# Civil Unrest after 20 percent rise in gas prices



## RJAMES (Dec 23, 2016)

Anyone else watching the ongoing rioting in Mexico being blamed on a recent rise in gas prices. Wondering if you have pick up anything from the situation that might be useful. 

They have rioted at gas stations the last couple days and this morning they are reporting a truck drove thru some riot police. Appears to be pretty widespread in several of their cities. 

A 20 percent price hike in a couple days is one thing but this sounds like you have to pay attention and monitor what is going on pretty close to avoid the violence. Not just one town or part of a larger metro area rather protest turning violent in several areas at he same time. 

I can only think of monitoring the news and social media in order to know where not to be. Save fuel for when things get real bad as of now they have fuel just at an increased price.


----------



## Slippy (Nov 14, 2013)

Another reason to be Energy Independent.


----------



## Camel923 (Aug 13, 2014)

When was the last revolution in Mexico? Seems over due especially with the amount of corruption and poverty.


----------



## sideKahr (Oct 15, 2014)

When the Mexicans get rolling, they really know how to throw a party. Two million people died in the Mexican Revolution in 1911. That was 10% of the entire population of the country. By comparison, the worldwide casulties in WW2 were 3%.


----------



## bigwheel (Sep 22, 2014)

From what I gathered from radio the other day..is a typical Mexican makes just about enough money in a week to buy enough gas to get to work and back for a week. Apparently the guv'ment had been subsidizing the stuff and decided to cut back on the subsidies.


----------



## TG (Jul 28, 2014)

Enormous gas prices and electricity hike in Ontario few days ago (many are about to lose their businesses, thousands of jobs), no civil unrest.


----------



## Oddcaliber (Feb 17, 2014)

Gas is $2.20 a gallon down here. No riots, just a winter price spike. It will go down in the spring.


----------



## Chipper (Dec 22, 2012)

Haven't they heard about those cheap Chinese mopeds? At least they can ride them year round. What's the big problem??

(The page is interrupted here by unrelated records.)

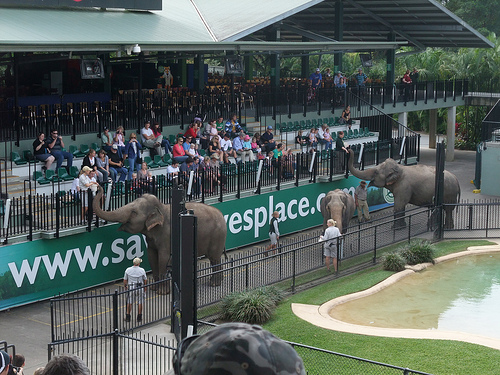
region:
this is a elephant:
[378, 155, 472, 220]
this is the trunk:
[340, 149, 368, 171]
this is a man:
[116, 252, 156, 298]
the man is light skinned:
[121, 277, 128, 287]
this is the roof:
[44, 29, 133, 51]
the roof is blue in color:
[73, 16, 123, 38]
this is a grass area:
[320, 332, 367, 372]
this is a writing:
[0, 245, 90, 284]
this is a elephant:
[362, 135, 466, 207]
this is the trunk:
[91, 192, 113, 217]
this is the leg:
[386, 195, 411, 219]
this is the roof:
[82, 17, 125, 32]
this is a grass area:
[341, 332, 389, 352]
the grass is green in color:
[313, 323, 338, 359]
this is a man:
[123, 250, 157, 342]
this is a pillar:
[436, 107, 456, 156]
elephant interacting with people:
[58, 160, 245, 276]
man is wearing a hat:
[115, 249, 152, 272]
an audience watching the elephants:
[2, 114, 303, 182]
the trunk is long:
[73, 177, 129, 229]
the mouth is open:
[101, 213, 141, 236]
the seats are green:
[275, 107, 377, 149]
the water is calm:
[341, 235, 498, 325]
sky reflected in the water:
[432, 274, 497, 335]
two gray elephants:
[84, 141, 485, 299]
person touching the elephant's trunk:
[81, 162, 115, 231]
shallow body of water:
[317, 243, 498, 355]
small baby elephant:
[313, 185, 359, 244]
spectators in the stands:
[17, 96, 360, 211]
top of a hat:
[158, 316, 315, 373]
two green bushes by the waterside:
[373, 238, 443, 271]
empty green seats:
[31, 158, 83, 186]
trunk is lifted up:
[344, 142, 374, 182]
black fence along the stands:
[0, 133, 422, 245]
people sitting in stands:
[28, 123, 273, 205]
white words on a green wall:
[5, 178, 384, 305]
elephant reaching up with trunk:
[343, 143, 460, 230]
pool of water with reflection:
[325, 249, 496, 349]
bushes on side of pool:
[378, 239, 435, 274]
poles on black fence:
[46, 330, 165, 373]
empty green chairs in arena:
[275, 115, 339, 136]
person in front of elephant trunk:
[77, 167, 97, 220]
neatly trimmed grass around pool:
[261, 237, 486, 371]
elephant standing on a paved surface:
[94, 191, 230, 296]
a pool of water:
[311, 221, 499, 352]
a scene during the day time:
[11, 9, 483, 368]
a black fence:
[18, 132, 428, 243]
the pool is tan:
[292, 308, 357, 355]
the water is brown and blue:
[357, 287, 466, 325]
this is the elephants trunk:
[77, 191, 122, 233]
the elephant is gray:
[116, 212, 226, 286]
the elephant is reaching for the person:
[284, 150, 371, 186]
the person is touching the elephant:
[325, 133, 355, 165]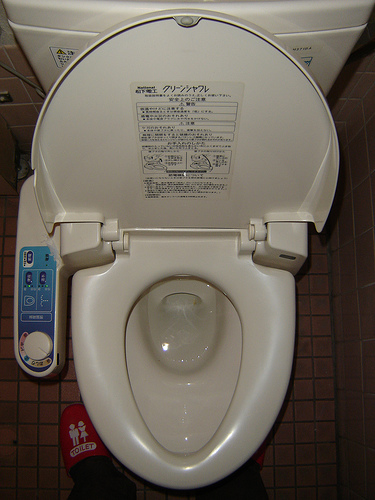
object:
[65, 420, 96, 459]
toilet symbol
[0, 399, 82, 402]
grout line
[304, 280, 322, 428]
line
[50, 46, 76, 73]
label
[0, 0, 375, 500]
toilet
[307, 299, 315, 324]
grout line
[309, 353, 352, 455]
tile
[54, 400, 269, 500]
person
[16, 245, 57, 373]
controls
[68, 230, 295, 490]
seat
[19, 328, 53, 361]
button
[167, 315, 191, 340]
water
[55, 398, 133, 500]
cup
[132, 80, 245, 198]
sticker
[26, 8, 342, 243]
back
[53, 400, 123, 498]
shoe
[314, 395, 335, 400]
grout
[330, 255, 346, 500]
line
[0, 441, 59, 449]
line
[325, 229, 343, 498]
grout line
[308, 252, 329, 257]
grout line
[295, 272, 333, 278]
grout line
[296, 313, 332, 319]
grout line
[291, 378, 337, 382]
grout line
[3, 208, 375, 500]
floor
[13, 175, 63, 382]
arm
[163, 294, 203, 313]
hole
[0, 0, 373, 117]
tank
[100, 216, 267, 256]
hinges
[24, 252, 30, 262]
button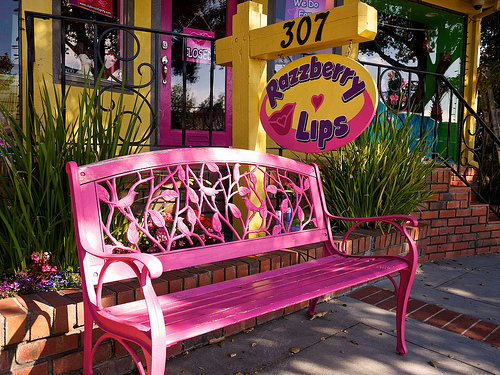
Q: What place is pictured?
A: It is a garden.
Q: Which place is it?
A: It is a garden.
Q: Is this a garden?
A: Yes, it is a garden.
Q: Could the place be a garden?
A: Yes, it is a garden.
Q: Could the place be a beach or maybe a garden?
A: It is a garden.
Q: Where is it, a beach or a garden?
A: It is a garden.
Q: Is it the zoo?
A: No, it is the garden.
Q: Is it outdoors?
A: Yes, it is outdoors.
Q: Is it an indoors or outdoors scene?
A: It is outdoors.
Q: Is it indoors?
A: No, it is outdoors.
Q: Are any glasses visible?
A: No, there are no glasses.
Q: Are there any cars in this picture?
A: No, there are no cars.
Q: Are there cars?
A: No, there are no cars.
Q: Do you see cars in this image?
A: No, there are no cars.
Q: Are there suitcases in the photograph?
A: No, there are no suitcases.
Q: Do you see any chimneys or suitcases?
A: No, there are no suitcases or chimneys.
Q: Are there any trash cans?
A: No, there are no trash cans.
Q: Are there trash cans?
A: No, there are no trash cans.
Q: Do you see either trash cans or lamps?
A: No, there are no trash cans or lamps.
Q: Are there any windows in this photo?
A: Yes, there is a window.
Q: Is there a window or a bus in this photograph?
A: Yes, there is a window.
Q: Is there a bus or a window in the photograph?
A: Yes, there is a window.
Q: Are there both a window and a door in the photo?
A: Yes, there are both a window and a door.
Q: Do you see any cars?
A: No, there are no cars.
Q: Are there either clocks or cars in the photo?
A: No, there are no cars or clocks.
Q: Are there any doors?
A: Yes, there is a door.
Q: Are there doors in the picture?
A: Yes, there is a door.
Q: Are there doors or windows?
A: Yes, there is a door.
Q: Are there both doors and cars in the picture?
A: No, there is a door but no cars.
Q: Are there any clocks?
A: No, there are no clocks.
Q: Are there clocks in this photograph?
A: No, there are no clocks.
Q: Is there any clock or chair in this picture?
A: No, there are no clocks or chairs.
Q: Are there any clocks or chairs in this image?
A: No, there are no clocks or chairs.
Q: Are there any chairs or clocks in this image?
A: No, there are no clocks or chairs.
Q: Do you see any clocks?
A: No, there are no clocks.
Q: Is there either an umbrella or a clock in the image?
A: No, there are no clocks or umbrellas.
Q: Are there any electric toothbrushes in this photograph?
A: No, there are no electric toothbrushes.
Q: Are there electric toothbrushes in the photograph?
A: No, there are no electric toothbrushes.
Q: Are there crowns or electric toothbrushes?
A: No, there are no electric toothbrushes or crowns.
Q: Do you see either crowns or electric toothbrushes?
A: No, there are no electric toothbrushes or crowns.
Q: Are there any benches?
A: Yes, there is a bench.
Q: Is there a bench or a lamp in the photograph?
A: Yes, there is a bench.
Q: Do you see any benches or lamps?
A: Yes, there is a bench.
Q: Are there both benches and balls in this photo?
A: No, there is a bench but no balls.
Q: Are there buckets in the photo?
A: No, there are no buckets.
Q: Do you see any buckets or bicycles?
A: No, there are no buckets or bicycles.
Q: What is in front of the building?
A: The bench is in front of the building.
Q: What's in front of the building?
A: The bench is in front of the building.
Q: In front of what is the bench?
A: The bench is in front of the building.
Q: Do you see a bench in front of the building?
A: Yes, there is a bench in front of the building.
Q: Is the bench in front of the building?
A: Yes, the bench is in front of the building.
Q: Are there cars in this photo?
A: No, there are no cars.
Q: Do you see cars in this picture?
A: No, there are no cars.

The local gas cartel has gas prices jacked up here usually 10-15 cents a gallon all the time. Drive 30 miles in any direction and it's cheaper. They claim shipping cost. Funny we have the gas distribution tank farm located in town for the western part of the state. Tanker trucks lined up to deliver the fuel out of town cheaper. It's price fixing by the local stations. One price goes up they all go up across town with in the day. No riots though.


----------